Thomas Hobbes, a 17th Century English Philosopher, opined that humans by nature are selfish and competitive and given the chance, would always seek to advance their interest at the expense of others.  The Philosopher therefore concluded that, when the activities and actions of men are not regulated, the society would become very chaotic, a situation, he described as “War of all against all.” Should this happen, Hobbes observed, that life would become brutish, cruel, solitary, lonely and short. To prevent this anarchical situation, the Philosopher recommended the adoption of laws and government regulations on how men compete for the scarce resources of the society.

It is therefore sad to note, that despite the existence of laws  in the country, a section of the public transport system operatives, that is, the trotro drivers, whimsically and capriciously pursue their interest at the detriment of the poor masses, something they do with unpardonable impunity without recourse to law or regulations. At the slightest upward price adjustment of crude oil, these drivers would cry foul and advocate for increase in transport fares. When given the green light to do so, they increase the fares way higher than the percentage at which the fuel prices would have been increased. After hiking the transport fares against the interest of their patrons, they still manage to charge more than the required fares.

The worst  situation is the profiteering strategy they have adopted to exploit the already financially burdened passengers. A driver loading from Accra to Kasoa during rush hours would make two stops before finally loading to Kasoa, their actual destination. With this tactic, the Kasoa bound passengers who might have joined such a bus from Accra would end up paying way higher than the stipulated fares. They do so by loading to two nearby or closeby towns first, before finally loading to Kasoa, their final destination. This has become a daily phenomenon, with the excuse of increase in fuel prices, bad road networks, increase in the prices of  spare parts and general cost of maintenance of their vehicles. The practice does not only drain the passengers financially, but also, unduly delay them, as the drivers pick new passengers at their various stop overs before continuing the journey. 

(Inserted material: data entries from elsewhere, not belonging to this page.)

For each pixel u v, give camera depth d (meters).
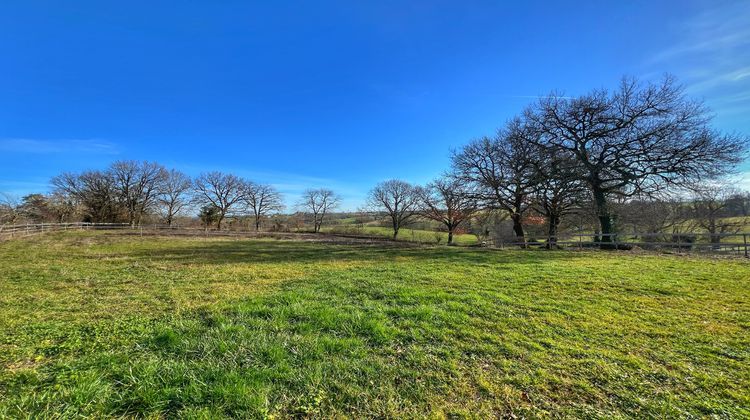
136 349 4.09
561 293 7.29
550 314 5.73
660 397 3.19
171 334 4.45
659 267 10.79
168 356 3.88
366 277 9.75
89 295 7.54
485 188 24.27
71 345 4.22
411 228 48.38
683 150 16.94
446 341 4.53
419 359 3.94
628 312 5.84
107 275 10.55
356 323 5.12
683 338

The effect of this unpatriotic, profiteering act of these drivers on the economy and the suffering masses is so adverse, that something ought to be done about it as quickly as possible. The victims of these drivers are largely petty traders and those of them who are as acquisitive as the drivers, most often increase the prices of the products they sell. For instance, following the recent increase in transport fares, coupled with the inhumane acts of some trotro drivers, some petty traders have marginally adjusted the prices of some assorted drinks. There have been reports, that some energy drinks that went for Four Cedis are now being sold at Four Cedis, Fifty pesewas by petty traders, who have the same profit mentality as these drivers. It is obvious, that these drivers are able to engage in this illegality with impunity, because their activities are not formalized and properly regulated.

It is therefore prudent to call on the driver unions to adopt their own internal control  mechanisms to check this state wrecking behaviour of their members before other service providers resort to do same in revenge. Once this happens, the economy will further break down, to compound the suffering of the already burdened poor masses. The place of these drivers in the socio-economic lives of the citizens is so critical, that they cannot be allowed to continue to act with such magnitude of impunity. In fact, they must be checked in the same manner doctors, nurses, teachers and other service delivery professionals are checked. Enough is enough! It is time all who matter in the transport industry teamed up to ensure proper regulation of this important sector. To this end, Parliament must with immediate effect pass a Parent Act, if there is none, to guide the formation and operations of driver unions. This will empower the unions to adopt their own legally backed internal mechanisms to ensure proper control of these trotro drivers. The sector should also be formalized to ensure, that no driver can operate in public without belonging to a union. It is prudent for the drivers themselves to admit, that if all service providers decide to take advantage of the people who patronize their services, they could be more vulnerable than the passengers they have been bullying and the time to change for the good of all is now.